▸ **TO DO**
This exercise requires an exact output of the listing, images omitted.

══ SUPPLIED INFORMATION ══

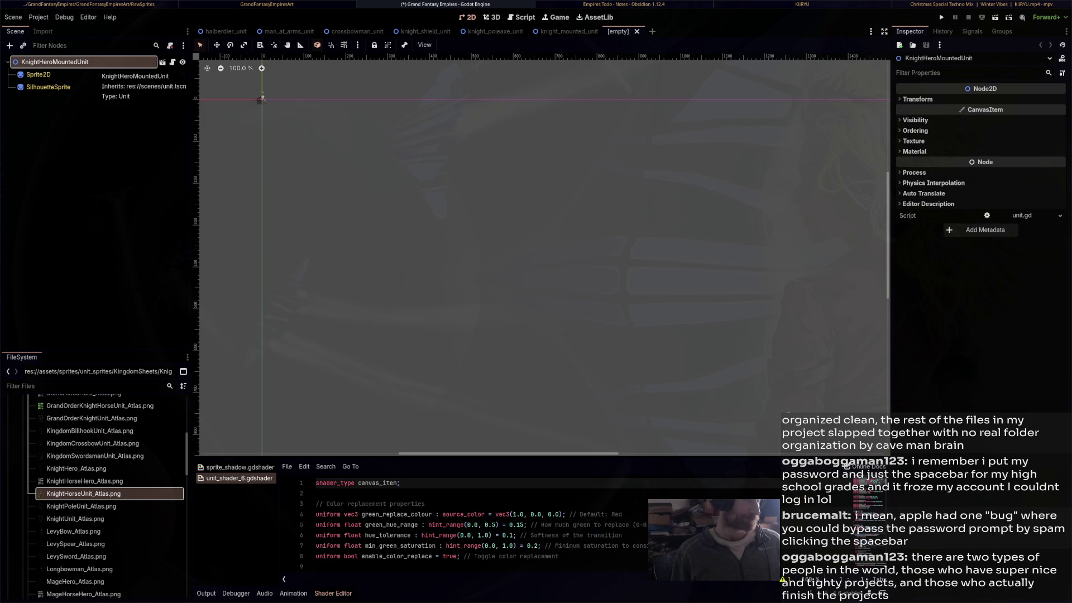
pyautogui.press('alt+Tab')
pyautogui.press('alt+Tab')
pyautogui.press('alt+Tab')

═══

▸ **RESPONSE**
pyautogui.press('alt+Tab')
pyautogui.press('alt+Tab')
pyautogui.press('alt+Tab')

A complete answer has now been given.